_TASK STATEMENT_
Every entry in this listing should be written out exactly.

_DATA SHOWN_
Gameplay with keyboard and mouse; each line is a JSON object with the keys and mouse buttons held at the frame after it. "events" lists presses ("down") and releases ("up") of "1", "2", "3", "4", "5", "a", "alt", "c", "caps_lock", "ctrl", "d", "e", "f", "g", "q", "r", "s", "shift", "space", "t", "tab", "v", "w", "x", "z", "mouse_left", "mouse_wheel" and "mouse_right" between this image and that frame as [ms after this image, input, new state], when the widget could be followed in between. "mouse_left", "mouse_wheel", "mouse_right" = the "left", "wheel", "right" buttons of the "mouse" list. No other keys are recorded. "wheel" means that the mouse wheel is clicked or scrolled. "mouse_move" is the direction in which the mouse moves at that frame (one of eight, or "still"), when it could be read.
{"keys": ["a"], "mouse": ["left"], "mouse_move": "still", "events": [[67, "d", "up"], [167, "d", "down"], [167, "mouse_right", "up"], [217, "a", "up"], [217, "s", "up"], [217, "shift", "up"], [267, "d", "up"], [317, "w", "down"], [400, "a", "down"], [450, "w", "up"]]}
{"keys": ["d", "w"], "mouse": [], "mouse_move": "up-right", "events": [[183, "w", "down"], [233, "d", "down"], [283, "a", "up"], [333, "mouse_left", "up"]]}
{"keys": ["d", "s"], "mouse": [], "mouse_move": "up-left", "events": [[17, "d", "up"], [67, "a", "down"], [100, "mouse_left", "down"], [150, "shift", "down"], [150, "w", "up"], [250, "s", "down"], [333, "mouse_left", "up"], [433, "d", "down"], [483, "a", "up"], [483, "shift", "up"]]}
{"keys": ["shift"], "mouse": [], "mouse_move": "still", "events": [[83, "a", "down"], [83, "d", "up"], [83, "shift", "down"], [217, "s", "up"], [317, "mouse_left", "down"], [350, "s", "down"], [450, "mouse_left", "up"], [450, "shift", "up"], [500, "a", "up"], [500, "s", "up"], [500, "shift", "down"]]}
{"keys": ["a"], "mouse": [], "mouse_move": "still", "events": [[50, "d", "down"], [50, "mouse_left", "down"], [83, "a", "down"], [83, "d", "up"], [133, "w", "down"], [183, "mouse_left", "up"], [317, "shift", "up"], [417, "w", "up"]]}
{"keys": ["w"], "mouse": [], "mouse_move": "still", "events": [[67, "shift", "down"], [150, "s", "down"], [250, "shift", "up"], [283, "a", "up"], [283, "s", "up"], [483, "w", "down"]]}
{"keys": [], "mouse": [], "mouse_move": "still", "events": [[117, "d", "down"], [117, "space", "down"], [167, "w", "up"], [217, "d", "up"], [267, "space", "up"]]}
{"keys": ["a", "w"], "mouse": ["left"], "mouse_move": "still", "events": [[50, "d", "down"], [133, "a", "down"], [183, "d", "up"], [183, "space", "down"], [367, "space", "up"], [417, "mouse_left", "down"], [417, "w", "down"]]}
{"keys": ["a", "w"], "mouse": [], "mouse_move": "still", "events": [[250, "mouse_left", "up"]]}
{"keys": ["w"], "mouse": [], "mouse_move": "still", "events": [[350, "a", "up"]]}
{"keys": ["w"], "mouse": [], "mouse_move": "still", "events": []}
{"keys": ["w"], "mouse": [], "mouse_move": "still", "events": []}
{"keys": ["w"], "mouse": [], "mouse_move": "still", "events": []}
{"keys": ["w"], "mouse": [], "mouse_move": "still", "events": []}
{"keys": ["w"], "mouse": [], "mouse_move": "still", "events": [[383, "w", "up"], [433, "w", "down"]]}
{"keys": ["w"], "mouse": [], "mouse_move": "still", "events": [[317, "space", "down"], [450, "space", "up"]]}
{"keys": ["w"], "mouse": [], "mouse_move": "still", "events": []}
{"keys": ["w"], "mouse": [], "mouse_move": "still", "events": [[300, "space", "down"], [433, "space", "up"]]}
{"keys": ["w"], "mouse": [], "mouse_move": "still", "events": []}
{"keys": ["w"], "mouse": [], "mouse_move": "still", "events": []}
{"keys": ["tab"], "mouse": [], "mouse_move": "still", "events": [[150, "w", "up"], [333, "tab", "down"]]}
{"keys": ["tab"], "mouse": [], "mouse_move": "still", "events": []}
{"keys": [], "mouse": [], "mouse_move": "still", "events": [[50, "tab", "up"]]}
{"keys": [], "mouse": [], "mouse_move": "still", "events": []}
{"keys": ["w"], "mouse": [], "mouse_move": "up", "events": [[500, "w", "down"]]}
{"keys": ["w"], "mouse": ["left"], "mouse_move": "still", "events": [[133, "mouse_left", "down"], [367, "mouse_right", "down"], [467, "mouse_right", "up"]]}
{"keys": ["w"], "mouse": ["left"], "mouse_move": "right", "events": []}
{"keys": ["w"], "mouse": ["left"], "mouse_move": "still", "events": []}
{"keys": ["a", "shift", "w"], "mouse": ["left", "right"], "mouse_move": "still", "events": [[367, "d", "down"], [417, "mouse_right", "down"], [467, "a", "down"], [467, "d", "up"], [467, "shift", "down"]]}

_OUTPUT OF THE EXERCISE_
Gameplay with keyboard and mouse; each line is a JSON object with the keys and mouse buttons held at the frame after it. "events" lists presses ("down") and releases ("up") of "1", "2", "3", "4", "5", "a", "alt", "c", "caps_lock", "ctrl", "d", "e", "f", "g", "q", "r", "s", "shift", "space", "t", "tab", "v", "w", "x", "z", "mouse_left", "mouse_wheel" and "mouse_right" between this image and that frame as [ms after this image, input, new state], when the widget could be followed in between. "mouse_left", "mouse_wheel", "mouse_right" = the "left", "wheel", "right" buttons of the "mouse" list. No other keys are recorded. "wheel" means that the mouse wheel is clicked or scrolled. "mouse_move" is the direction in which the mouse moves at that frame (one of eight, or "still"), when it could be read.
{"keys": ["a"], "mouse": ["left"], "mouse_move": "still", "events": [[67, "d", "up"], [167, "d", "down"], [167, "mouse_right", "up"], [217, "a", "up"], [217, "s", "up"], [217, "shift", "up"], [267, "d", "up"], [317, "w", "down"], [400, "a", "down"], [450, "w", "up"]]}
{"keys": ["d", "w"], "mouse": [], "mouse_move": "up-right", "events": [[183, "w", "down"], [233, "d", "down"], [283, "a", "up"], [333, "mouse_left", "up"]]}
{"keys": ["d", "s"], "mouse": [], "mouse_move": "up-left", "events": [[17, "d", "up"], [67, "a", "down"], [100, "mouse_left", "down"], [150, "shift", "down"], [150, "w", "up"], [250, "s", "down"], [333, "mouse_left", "up"], [433, "d", "down"], [483, "a", "up"], [483, "shift", "up"]]}
{"keys": ["shift"], "mouse": [], "mouse_move": "still", "events": [[83, "a", "down"], [83, "d", "up"], [83, "shift", "down"], [217, "s", "up"], [317, "mouse_left", "down"], [350, "s", "down"], [450, "mouse_left", "up"], [450, "shift", "up"], [500, "a", "up"], [500, "s", "up"], [500, "shift", "down"]]}
{"keys": ["a"], "mouse": [], "mouse_move": "still", "events": [[50, "d", "down"], [50, "mouse_left", "down"], [83, "a", "down"], [83, "d", "up"], [133, "w", "down"], [183, "mouse_left", "up"], [317, "shift", "up"], [417, "w", "up"]]}
{"keys": ["w"], "mouse": [], "mouse_move": "still", "events": [[67, "shift", "down"], [150, "s", "down"], [250, "shift", "up"], [283, "a", "up"], [283, "s", "up"], [483, "w", "down"]]}
{"keys": [], "mouse": [], "mouse_move": "still", "events": [[117, "d", "down"], [117, "space", "down"], [167, "w", "up"], [217, "d", "up"], [267, "space", "up"]]}
{"keys": ["a", "w"], "mouse": ["left"], "mouse_move": "still", "events": [[50, "d", "down"], [133, "a", "down"], [183, "d", "up"], [183, "space", "down"], [367, "space", "up"], [417, "mouse_left", "down"], [417, "w", "down"]]}
{"keys": ["a", "w"], "mouse": [], "mouse_move": "still", "events": [[250, "mouse_left", "up"]]}
{"keys": ["w"], "mouse": [], "mouse_move": "still", "events": [[350, "a", "up"]]}
{"keys": ["w"], "mouse": [], "mouse_move": "still", "events": []}
{"keys": ["w"], "mouse": [], "mouse_move": "still", "events": []}
{"keys": ["w"], "mouse": [], "mouse_move": "still", "events": []}
{"keys": ["w"], "mouse": [], "mouse_move": "still", "events": []}
{"keys": ["w"], "mouse": [], "mouse_move": "still", "events": [[383, "w", "up"], [433, "w", "down"]]}
{"keys": ["w"], "mouse": [], "mouse_move": "still", "events": [[317, "space", "down"], [450, "space", "up"]]}
{"keys": ["w"], "mouse": [], "mouse_move": "still", "events": []}
{"keys": ["w"], "mouse": [], "mouse_move": "still", "events": [[300, "space", "down"], [433, "space", "up"]]}
{"keys": ["w"], "mouse": [], "mouse_move": "still", "events": []}
{"keys": ["w"], "mouse": [], "mouse_move": "still", "events": []}
{"keys": ["tab"], "mouse": [], "mouse_move": "still", "events": [[150, "w", "up"], [333, "tab", "down"]]}
{"keys": ["tab"], "mouse": [], "mouse_move": "still", "events": []}
{"keys": [], "mouse": [], "mouse_move": "still", "events": [[50, "tab", "up"]]}
{"keys": [], "mouse": [], "mouse_move": "still", "events": []}
{"keys": ["w"], "mouse": [], "mouse_move": "up", "events": [[500, "w", "down"]]}
{"keys": ["w"], "mouse": ["left"], "mouse_move": "still", "events": [[133, "mouse_left", "down"], [367, "mouse_right", "down"], [467, "mouse_right", "up"]]}
{"keys": ["w"], "mouse": ["left"], "mouse_move": "right", "events": []}
{"keys": ["w"], "mouse": ["left"], "mouse_move": "still", "events": []}
{"keys": ["a", "shift", "w"], "mouse": ["left", "right"], "mouse_move": "still", "events": [[367, "d", "down"], [417, "mouse_right", "down"], [467, "a", "down"], [467, "d", "up"], [467, "shift", "down"]]}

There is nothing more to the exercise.